Condition: min db cache hit ratio > 80 %and avg db cache hit ratio > 90 %

The database does reading and writing of tables data in blocks. Default page size of PostgreSQL is 8192 bytes. Default IO block size in Linux is 4096 bytes. The number of block read by database from the physical storage has to be aligned with storage capacity provisioned to database instance. Database caches these blocks in the memory to optimize the application performance. When clients request data, database checks cached memory and if there are no relevant data there it has to read it from disk, thus queries become slower.

Any values below 80 % show that database have insufficient amount of shared buffers or physical RAM. Data required for top-called queries don't fit into memory, and database has to read it from disk.

P2: database blocks read latency

Metric: db.IO.blk_read_time (ms)

Condition: max db blocks read latency < 20 ms and avg db blocks read latency < 10 ms

The metric reflect a time used by the database to read blocks from the storage. High latency on the storage implies a high latency of SQL queries.

Please be aware that latency above 10ms requires validation on the impact of application SLOs and improvement to the storage system.

P3: database deadlocks

Metric: db.Concurrency.deadlocks (tps)

Condition: max db deadlocks == 0 and avg db deadlocks == 0

Number of deadlocks detected in this database. Ideally, it shall be 0 shall be 0. The application schema and I/O logic requires evaluation if number is high.

P4: database transactions

Metric: db.Transactions.xact_commit (tps)

Condition: min db tx > 3 tps and avg db tx > 5 tps

Number of transaction executed by database.

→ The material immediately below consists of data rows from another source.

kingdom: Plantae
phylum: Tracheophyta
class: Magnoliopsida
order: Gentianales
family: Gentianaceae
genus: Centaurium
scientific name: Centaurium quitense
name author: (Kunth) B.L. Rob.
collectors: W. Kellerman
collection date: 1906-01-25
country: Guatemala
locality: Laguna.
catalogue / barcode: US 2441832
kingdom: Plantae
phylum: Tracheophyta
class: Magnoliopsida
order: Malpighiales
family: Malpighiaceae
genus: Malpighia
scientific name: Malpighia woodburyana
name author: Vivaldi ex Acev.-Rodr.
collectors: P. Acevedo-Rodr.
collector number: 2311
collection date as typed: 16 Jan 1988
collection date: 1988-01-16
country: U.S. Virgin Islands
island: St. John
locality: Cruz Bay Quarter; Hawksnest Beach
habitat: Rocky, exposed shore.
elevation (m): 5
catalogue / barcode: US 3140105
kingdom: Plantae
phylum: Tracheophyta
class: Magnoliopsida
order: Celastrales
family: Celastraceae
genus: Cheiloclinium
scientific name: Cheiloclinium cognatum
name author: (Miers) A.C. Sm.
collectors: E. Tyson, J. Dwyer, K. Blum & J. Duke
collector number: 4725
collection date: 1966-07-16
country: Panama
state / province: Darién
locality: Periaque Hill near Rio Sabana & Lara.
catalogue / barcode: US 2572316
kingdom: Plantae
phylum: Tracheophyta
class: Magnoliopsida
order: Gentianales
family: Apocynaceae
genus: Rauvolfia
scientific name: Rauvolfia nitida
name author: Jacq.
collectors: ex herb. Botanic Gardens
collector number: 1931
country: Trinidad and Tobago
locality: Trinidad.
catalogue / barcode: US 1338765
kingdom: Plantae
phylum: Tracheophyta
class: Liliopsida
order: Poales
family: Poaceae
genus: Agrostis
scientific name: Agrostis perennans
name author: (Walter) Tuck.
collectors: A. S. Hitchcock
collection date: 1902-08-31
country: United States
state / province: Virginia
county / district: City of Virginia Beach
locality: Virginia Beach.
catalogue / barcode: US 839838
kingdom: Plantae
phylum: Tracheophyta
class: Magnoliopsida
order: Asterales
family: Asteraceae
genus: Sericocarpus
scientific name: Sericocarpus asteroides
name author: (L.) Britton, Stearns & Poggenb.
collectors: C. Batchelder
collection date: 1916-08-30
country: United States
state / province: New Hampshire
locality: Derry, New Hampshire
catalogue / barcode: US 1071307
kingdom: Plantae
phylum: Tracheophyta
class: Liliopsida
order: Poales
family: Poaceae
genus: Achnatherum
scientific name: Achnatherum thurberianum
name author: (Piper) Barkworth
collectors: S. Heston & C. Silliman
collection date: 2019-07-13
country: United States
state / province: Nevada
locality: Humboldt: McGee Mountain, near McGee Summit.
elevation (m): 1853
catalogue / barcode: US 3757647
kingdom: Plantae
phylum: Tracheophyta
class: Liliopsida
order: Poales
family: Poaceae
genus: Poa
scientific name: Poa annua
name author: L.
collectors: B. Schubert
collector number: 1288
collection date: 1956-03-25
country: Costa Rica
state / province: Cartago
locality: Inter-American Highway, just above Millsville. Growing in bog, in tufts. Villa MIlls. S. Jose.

The low number indicates that database instance is standby.

P5: SQL efficiency

Metric: db.SQL.tup_fetched / db.SQL.tup_returned

Condition: min sql efficiency > 10 % and avg sql efficiency > 20 %

SQL efficiency shows the percentage of rows fetched by the client vs rows returned from the storage. The metric does not necessarily show any performance issue with databases but high ratio of returned vs fetched rows should trigger the question about optimization of SQL queries, schema or indexes.

For example, If you do select count(*) from million_row_table, one million rows will be returned, but only one row will be fetched.